_What is expected_
Rewrite the rows from the line with "collector number: 7312" through the end of the rows, replacing "collector number" with "collector no." and leaving everything else unchanged.
——————
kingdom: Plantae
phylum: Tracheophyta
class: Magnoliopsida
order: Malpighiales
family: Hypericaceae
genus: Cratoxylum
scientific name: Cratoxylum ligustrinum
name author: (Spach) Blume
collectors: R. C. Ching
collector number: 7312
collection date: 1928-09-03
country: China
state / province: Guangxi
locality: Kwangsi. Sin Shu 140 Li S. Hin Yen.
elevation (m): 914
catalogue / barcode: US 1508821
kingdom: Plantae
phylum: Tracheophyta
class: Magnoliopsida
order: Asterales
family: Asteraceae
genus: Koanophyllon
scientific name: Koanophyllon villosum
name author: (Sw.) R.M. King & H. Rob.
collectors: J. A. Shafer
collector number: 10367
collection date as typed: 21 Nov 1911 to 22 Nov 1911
——————
_Reply_
collector no.: 7312
collection date: 1928-09-03
country: China
state / province: Guangxi
locality: Kwangsi. Sin Shu 140 Li S. Hin Yen.
elevation (m): 914
catalogue / barcode: US 1508821
kingdom: Plantae
phylum: Tracheophyta
class: Magnoliopsida
order: Asterales
family: Asteraceae
genus: Koanophyllon
scientific name: Koanophyllon villosum
name author: (Sw.) R.M. King & H. Rob.
collectors: J. A. Shafer
collector no.: 10367
collection date as typed: 21 Nov 1911 to 22 Nov 1911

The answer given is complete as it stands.